Entrelacs des ambitions, désir de puissance, de faste pour impressionner les couronnes étrangères, désir de beauté pour subjuguer les générations futures, désir d'immortalité, pierre de l'édifice qui touche les yeux de l'histoire, le Louvre s'explore et se pense.

Les souverains bâtisseurs du Louvre détruisent peu l'œuvre, ils la complètent ou la corrigent, ils cherchent à l'enrichir. Cette continuité de lutter contre le temps, en ce musée où le temps s'arrête et continue. Le visiteur s'égare au présent et se retrouve au passé.

Le Louvre se vit. Lupara en latin, le nom de quartier, ce terroir longtemps agricole, extérieur à Lutèce, sera lié, suivant les auteurs, aux loups, infestant les lieux, aux chênes («rouvres» en ancien français). Toujours est-il que le mot Louvre reste une énigme, qu'il est impossible de trancher. Flâner une après-midi de printemps au milieu des statues, rêver au crépuscule, s'extasier devant la pluie d'or des façades? Quand la vie offre de tels instants, alors le Louvre est un bonheur sans pareil. L'architecture est inséparable de l'histoire. Dans ce musée universel, le temps c'est l'espace ! Le Louvre, ou le palimpseste de l'histoire de l'art. Il y a mille (1.000) itinéraires possibles quand on entre sous la pyramide emblématique de Pei. Dans 184.000 m² de locaux chauffés, neuf (9) millions de visiteurs sont passés devant ou à côté (?) de 380.000 œuvres exposées, les chiffres donnent le vertige. Le Louvre est aussi une entreprise. Une marque qui se développe à marche forcée. Réussite à Lens jusqu'à l'exportation vers le sable d'Abou Dhabi.

Du palais au musée

Du château fort de Philippe Auguste au voile de verre et de métal pyramidal posé en 2012, témoin de huit siècles, bâtiment de l'Ancien Régime, palais des Rois, ce que la Révolution en fasse un musée définitivement. Il a été plus longtemps palais que musée. Résidence parisienne des souverains Valois et Bourbons, le Louvre sert à mettre en scène le pouvoir. Un lieu de représentation, un écrin sans cesse reconstruit, embelli, agrandi. Effectivement, tous les rois qui se sont succédé, de François 1er à Napoléon III, ont cherché à s'inscrire dans les pas de leurs prédécesseurs. Philippe Auguste édifie une forteresse en 1190 avant de partir pour la croisade afin de la protéger d'attaques éventuelles des Anglais (des perfides Albion) qui occupaient la Normandie. Pour parer au danger qui pourrait venir du fleuve, il adosse sa muraille en un puissant verrou: la «tour du Louvre». Une forteresse carrée, hérissée de tours et d'un puissant donjon. C'est 150 ans plus tard, au début de la guerre de Cent Ans, que Charles V, inquiet de l'agitation des Parisiens, délaisse le vieux palais de la cité (l'actuel palais de justice) pour le Louvre, en marge de la ville, donc plus facile à défendre. Le château est orienté vers le sud: la vue sur la Seine et la rive gauche, alors essentiellement rurale, est très agréable. C'est un palais bucolique tel qu'on voit sur une des miniatures des Très riches Heures du Duc de Berry.

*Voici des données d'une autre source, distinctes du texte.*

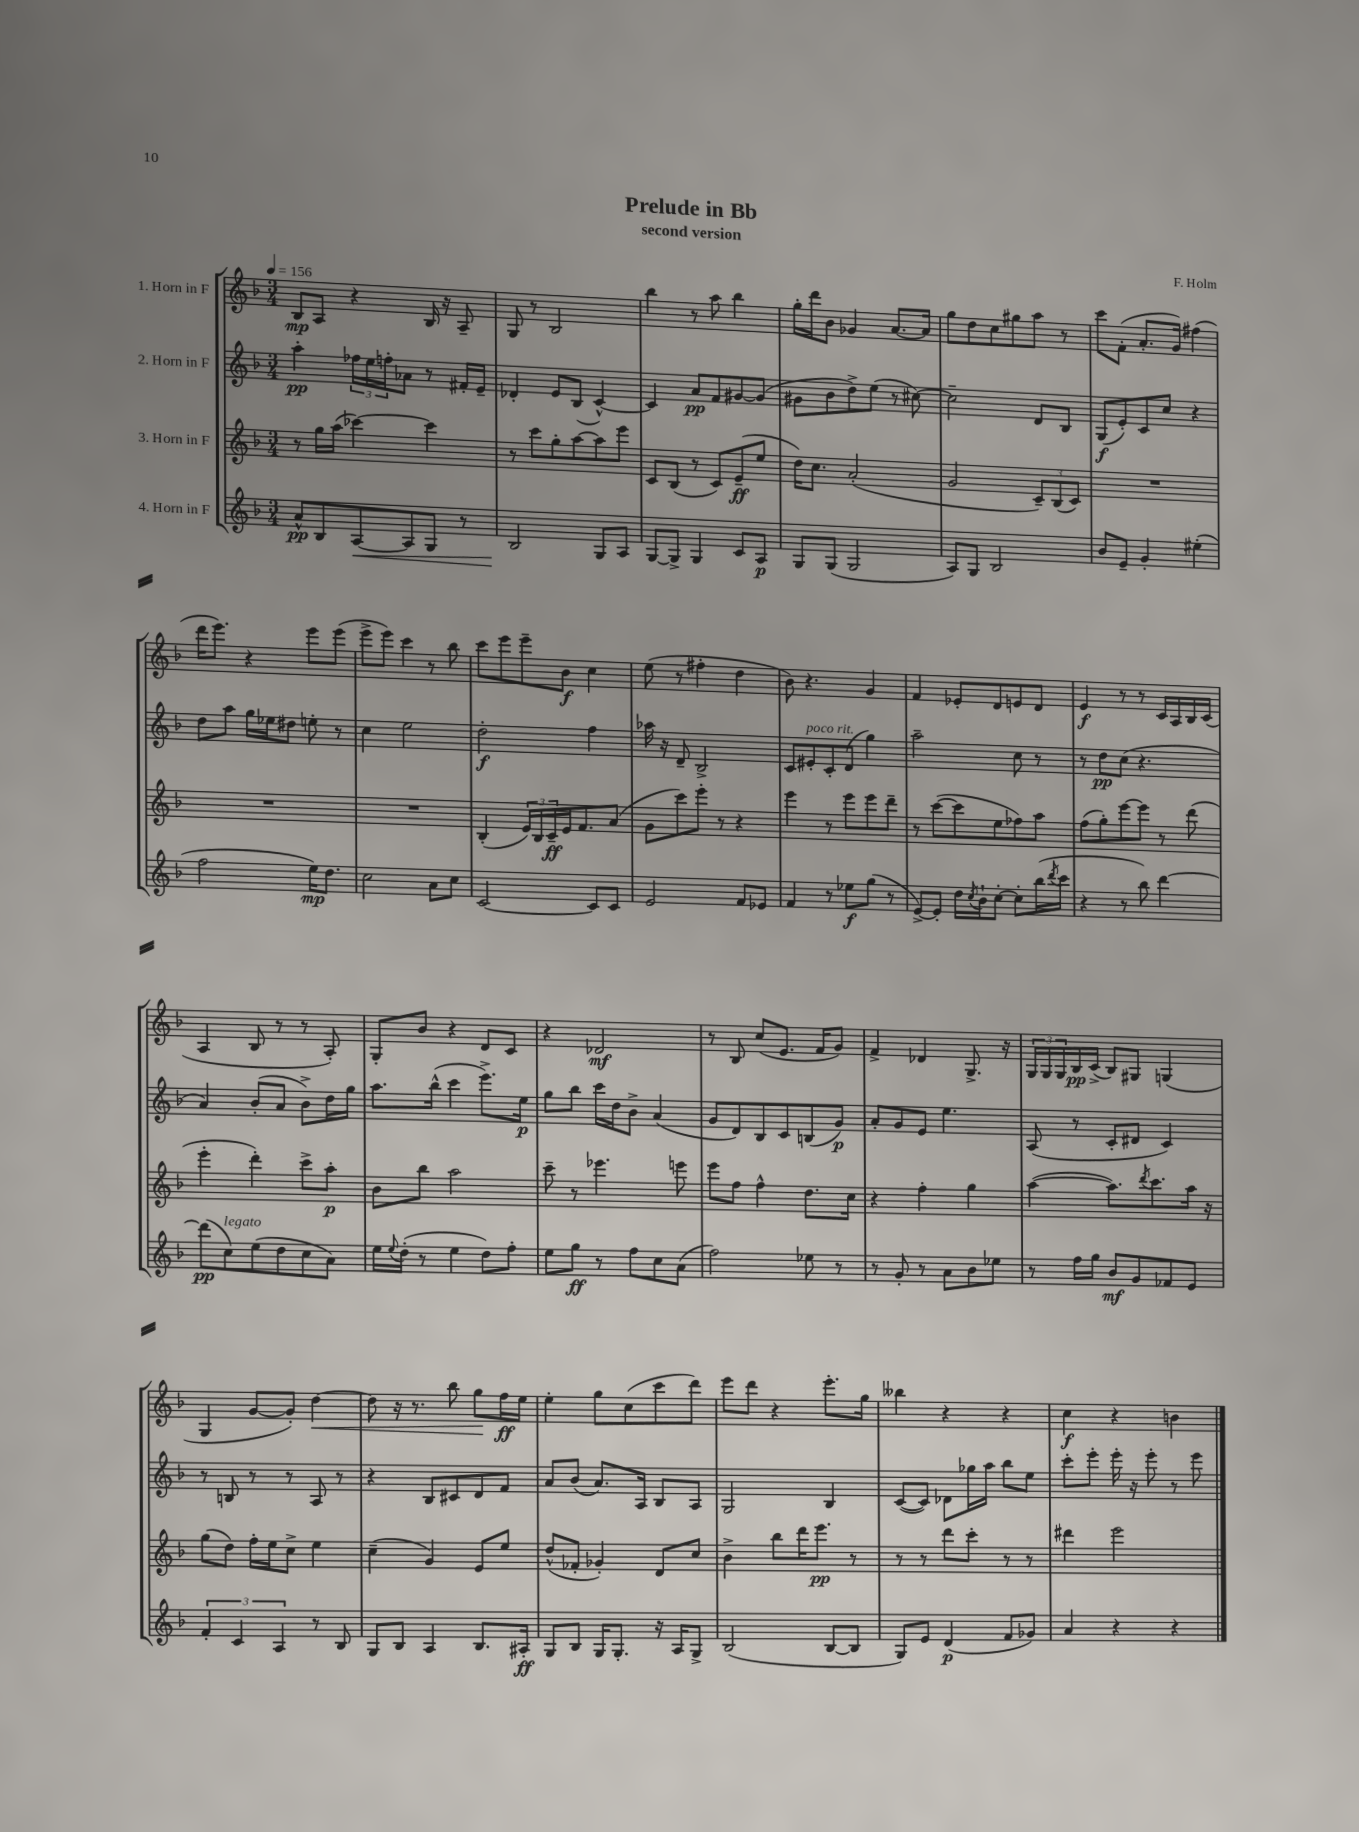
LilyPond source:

\header { title = "Prelude in Bb" composer = "F. Holm" subtitle = "second version" }
<<
\new StaffGroup <<
\new Staff = "s0" \with { instrumentName = "1. Horn in F" } {
    \clef treble \key f \major \numericTimeSignature \time 3/4 \tempo 4 = 156
    bes8\mp a8 r4 bes16 r16 a8-- |
    g8 r8 bes2 |
    bes''4 r8 a''8 bes''4 |
    g''16-. d'''16 bes'8 ges'4 a'8.~ a'16 |
    g''8 d''8 c''8 gis''8 a''8 r8 |
    c'''8 f'8-.( a'8.-. g'16) fis''4( |
    d'''16 e'''8.) r4 e'''8 e'''8( |
    e'''8-> e'''8) c'''4 r8 bes''8 |
    c'''8 e'''8 e'''8-- bes'8\f c''4 |
    e''8( r8 fis''4-. d''4 |
    bes'8) r4. g'4 |
    f'4 ees'8-. d'8 e'8 d'8 |
    e'4\f r8 r8 c'16 a16 bes16 c'16( |
    a4 bes8 r8 r8 a8-.) |
    g8-. bes'8 r4 d'8 c'8 |
    r4 des'2\mf |
    r8 bes8 c''8( e'8. f'16 g'8) |
    f'4-> des'4 g8.-> r16 |
    \tuplet 3/2 { g16 g16 g16 } bes16\pp c'16->( bes8) gis8 g4( |
    g4 g'8~ g'8-.) d''4~\< |
    d''8 r16 r8. bes''8 g''8\! f''16\ff e''16 |
    e''4-. g''8 c''8( c'''8 d'''8) |
    e'''8 d'''8 r4 e'''8.-. g''16 |
    beses''4 r4 r4 |
    c''4\f r4 b'4 \bar "|." |
}
\new Staff = "s1" \with { instrumentName = "2. Horn in F" } {
    \clef treble \key f \major \numericTimeSignature \time 3/4
    a''4-.\pp \tuplet 3/2 { fes''16 e''16 f''16-. } aes'8 r8 fis'16-. e'16-- |
    des'4-. e'8 bes8( c'4~-^) |
    c'4 a'8\pp f'8 gis'8~ gis'8( |
    gis'8 bes'8 d''8->) e''8( r8 cis''8~) |
    cis''2-- d'8 bes8 |
    g8\f( e'8-.) c'8 c''8 r4 |
    d''8 a''8 g''16 ees''16 dis''8 e''8-. r8 |
    c''4 e''2 |
    d''2-.\f f''4 |
    aes''16 r16 d'8-- bes2-> |
    c'8 eis'8-.^\markup { \italic "poco rit." } c'8-. d'8( g''4) |
    a''2-- c''8 r8 |
    r8 d''8\pp c''8( r4. |
    a'4) bes'8-.( a'8 bes'8->) d''16 g''16 |
    a''8. bes''16-^( c'''4 e'''8.->) e''16\p |
    g''8 bes''8 c'''16 d''16 bes'8-> a'4( |
    g'8 d'8) bes8 c'8 b8( g'8\p) |
    a'8-. g'8 e'8 e''4. |
    a8( r8 c'8-. dis'8 c'4) |
    r8 b8 r8 r8 a8 r8 |
    r4 bes8 cis'8 d'8 f'8 |
    a'8 bes'8( a'8.) a16 bes8 a8 |
    g2 bes4 |
    c'8~( c'8) des'8 ges''16 a''16 bes''8 e''8 |
    c'''8-. e'''8-. e'''16-. r16 e'''8-. r8 e'''8 \bar "|." |
}
\new Staff = "s2" \with { instrumentName = "3. Horn in F" } {
    \clef treble \key f \major \numericTimeSignature \time 3/4
    r8 g''16 a''16( ces'''4~) ces'''4 |
    r8 c'''8 g''8-. a''8~ a''8 e'''8 |
    c'8 bes8( r8 c'8) e'8--\ff( e''8 |
    d''16) c''8. a'2-.( |
    g'2 \tuplet 3/2 { c'8--) bes8( c'8) } |
    R2. |
    R2. |
    R2. |
    bes4-.( \tuplet 3/2 { e'16) bes16 c'16--\ff } e'16 f'8. a'8( |
    g'8 c'''8) e'''8-. r8 r4 |
    e'''4 r8 e'''8 e'''8 d'''8-- |
    r8 c'''8~( c'''8 e''8 fes''8) a''8 |
    f''8( g''8-.) e'''8~ e'''8 r8 d'''8( |
    e'''4-. d'''4-.) c'''8-> a''8-.\p |
    bes'8 bes''8 a''2 |
    c'''8-- r8 ees'''4. e'''8 |
    e'''8 f''8 f''4-^ d''8. c''16 |
    r4 f''4-. g''4 |
    a''4~( a''8.) \acciaccatura { d'''8 } c'''8. a''16 r16 |
    g''8( d''8) f''16-. e''16 c''8-> e''4 |
    c''4--( g'4) e'8 e''8 |
    d''8-^( fes'8-. ges'4-.) d'8 c''8 |
    bes'4-> bes''8 d'''16 e'''8.\pp r8 |
    r8 r8 d'''8 c'''8-. r8 r8 |
    dis'''4 e'''2 \bar "|." |
}
\new Staff = "s3" \with { instrumentName = "4. Horn in F" } {
    \clef treble \key f \major \numericTimeSignature \time 3/4
    a'8-^\pp bes8 a8~\< a8 g8 r8 |
    bes2\! g8 a8 |
    g8~ g8-> g4 c'8 a8\p |
    g8 g8( g2 |
    a8) g8 bes2 |
    bes'8 e'8-- g'4-. eis''4-.( |
    f''2 e''16\mp) d''8. |
    c''2 a'8 c''8 |
    c'2~ c'8 c'8 |
    e'2 f'8 ees'8 |
    f'4 r8 ees''8\f g''8( r8 |
    e'8~->) e'8-. d''16 \acciaccatura { c''8 } bes'16-! c''8~-. c''8-. bes''16( \acciaccatura { d'''8 } c'''16 |
    r4 r8 bes''8) d'''4~ |
    d'''8\pp( c''8^\markup { \italic "legato" }) e''8( d''8 c''8 a'8) |
    e''16 \appoggiatura { e''8 } d''16-.( r8 e''4 d''8) f''8-. |
    e''8 g''8\ff r8 f''8 c''8 a'8( |
    f''2) ees''8 r8 |
    r8 g'8-. r8 a'8 bes'8 ees''8 |
    r8 f''16 g''16 bes'8\mf g'8 fes'8 e'8 |
    \tuplet 3/2 { f'4-. c'4 a4 } r8 bes8 |
    g8 bes8 a4 bes8. ais16-.\ff |
    g8 bes8 g16 g8.-. r16 a16 g8-> |
    bes2( bes8~ bes8 |
    g8) e'8 d'4\p( f'8 ges'8) |
    a'4 r4 r4 \bar "|." |
}
>>
>>
\layout { \context { \Score \remove "Bar_number_engraver" } }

L'ère moderne du Louvre commence avec François 1er, après la guerre de Cent Ans. C'est le premier roi qui retourne à Paris quand ses prédécesseurs lui préféraient la Loire. Son fils Henri Il ne verra ce premier Louvre moderne achevé que l'année de sa disparition, en 1559. C'est à un architecte français, Pierre Lescot, qu'est confié le chantier. On se détache de l'influence italienne. Pendant plusieurs siècles, le Louvre, en perpétuels travaux, va servir de terrain de jeu aux meilleurs artistes français.

La première aile Renaissance est construite à la place de l'aile ouest du château médiéval, dont on conserve toutefois les fondations. Au rez-de-chaussée, la salle des Cariatides, un des rares témoignages presque inchangés du Louvre, est à la fois le lieu où le roi reçoit, se montre en majesté, et où la cour festoie au cours de bals et de fêtes.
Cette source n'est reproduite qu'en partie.